EXERCISE DETAILS> Write the next part of the passage on bidirectional search with Uniform Cost Search, picking up after its last sentence.

EXTRACT PROVIDED>
══════════════════════════════
Solve question 3 using a Bidirectional Search, using Uniform Cost Search for both trees.

The default implementation of such a bidirectional search is not optimal and tweaks need to be applied. Here we will apply a simple tweak to make the resultant algorithm optimal. At any general time, let fringe1 and fringe2 be the priority queues of the search trees rooted at the source and goal respectively. Let C1 and C2 be the cost of the best node in fringe1 and fringe2 respectively. The algorithm first expands fringe1 till a cost of C2. This updates the variables fringe1 and C1. Then the algorithm expands fringe2 till a cost of (updated) C1. This updates fringe2 and C2. The algorithm iterates over these two steps.

At every iteration, tree rooted at source is expanded till the best cost node available in the fringe of tree 2. Then the tree rooted at the goal is expanded till the cost of the best node available in the fringe of tree 1. This process continues by altering the expansion of the two trees.
══════════════════════════════
EXTRACTED DATA>
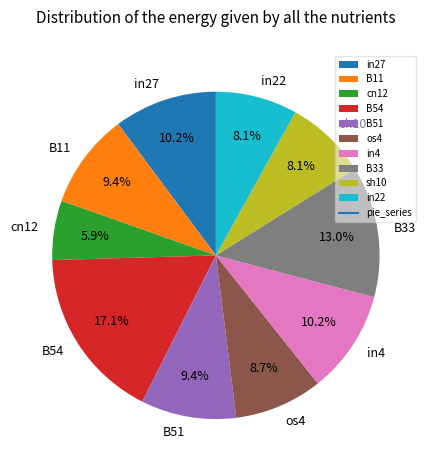

What percentage is the in4 slice, to the nearest percent?

10%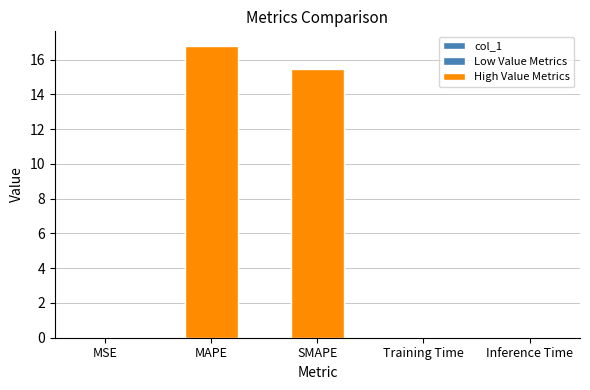

How many bars are there in total?

5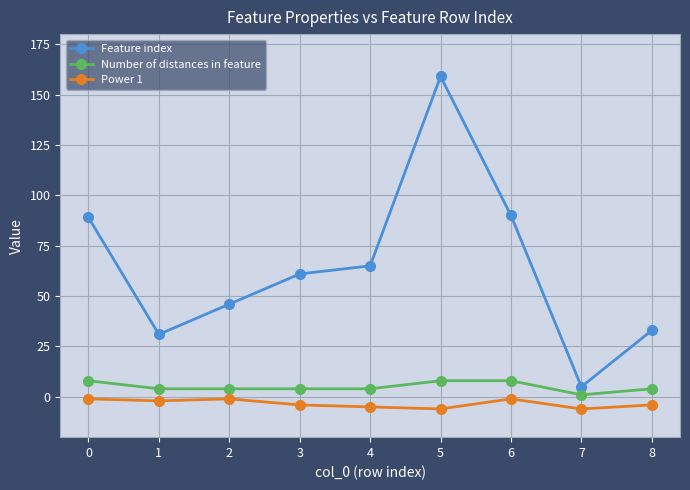

List the series in order of their peak value, highest first.

Feature index, Number of distances in feature, Power 1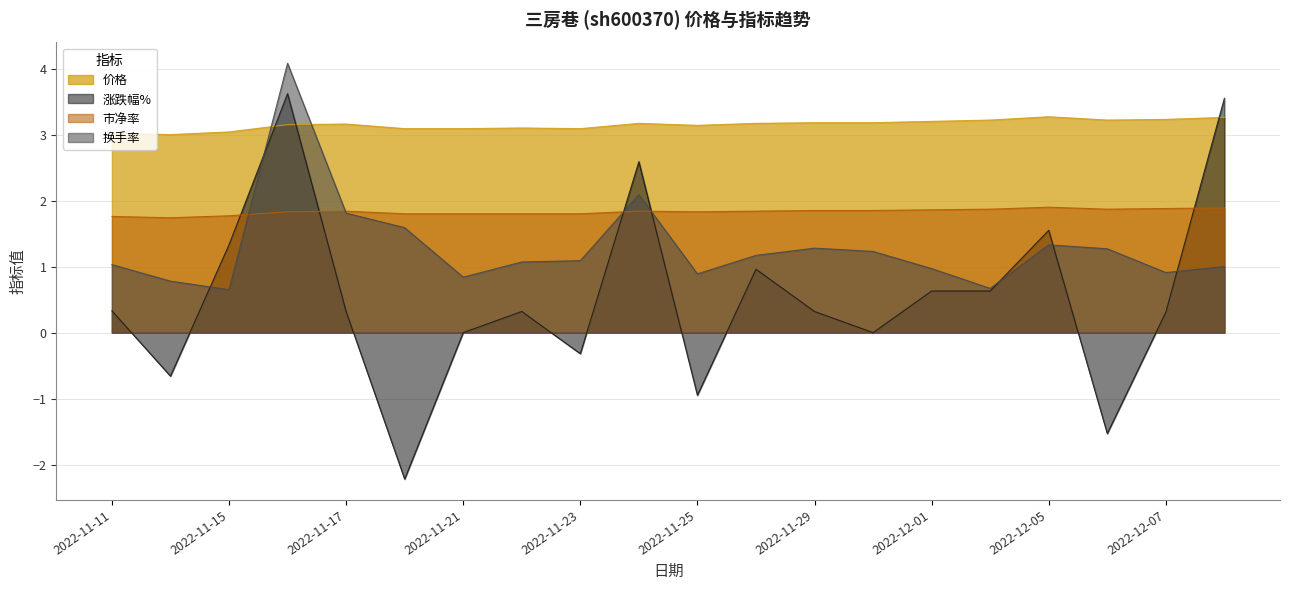

Reading left to right, transcribe all the data shown in this chart.

价格: 3.0	3.0	3.0	3.1	3.2	3.1	3.1	3.1	3.1	3.2	3.1	3.2	3.2	3.2	3.2	3.2	3.3	3.2	3.2	3.3
涨跌幅%: 0.3	-0.7	1.3	3.6	0.3	-2.2	0.0	0.3	-0.3	2.6	-0.9	1.0	0.3	0.0	0.6	0.6	1.6	-1.5	0.3	3.5
市净率: 1.8	1.7	1.8	1.8	1.8	1.8	1.8	1.8	1.8	1.8	1.8	1.8	1.9	1.9	1.9	1.9	1.9	1.9	1.9	1.9
换手率: 1.0	0.8	0.7	4.1	1.8	1.6	0.8	1.1	1.1	2.1	0.9	1.2	1.3	1.2	1.0	0.7	1.3	1.3	0.9	1.0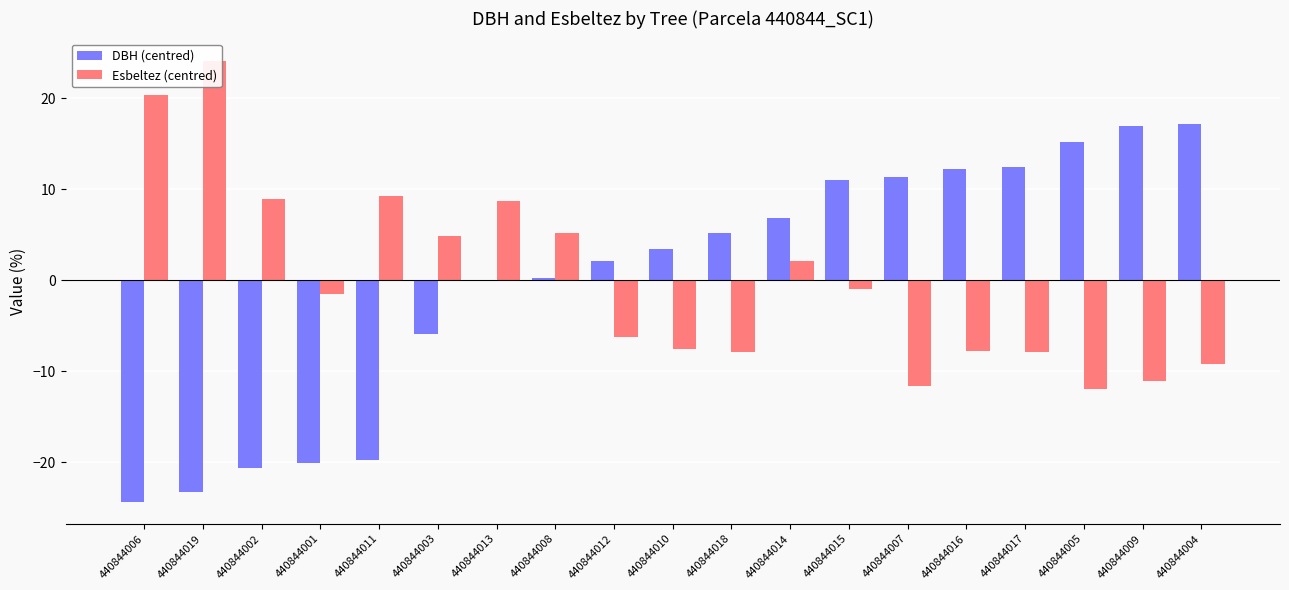

How many values in DBH (centred) are below zero?

7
══════════════════════════════
ANSWER FOR THIS EXERCISE>
The point of intersection of the two trees will be just a candidate path, and not the optimal path. Continue expanding the trees further till the minimum depth possible, after which it is guaranteed that no better solution will be obtained. Take the least cost path from all possible candidate paths. In case of a tie, and earlier generated solution is preferred.

For every test case print "a b" where the path cost of the path is given by a+b*sqrt(2)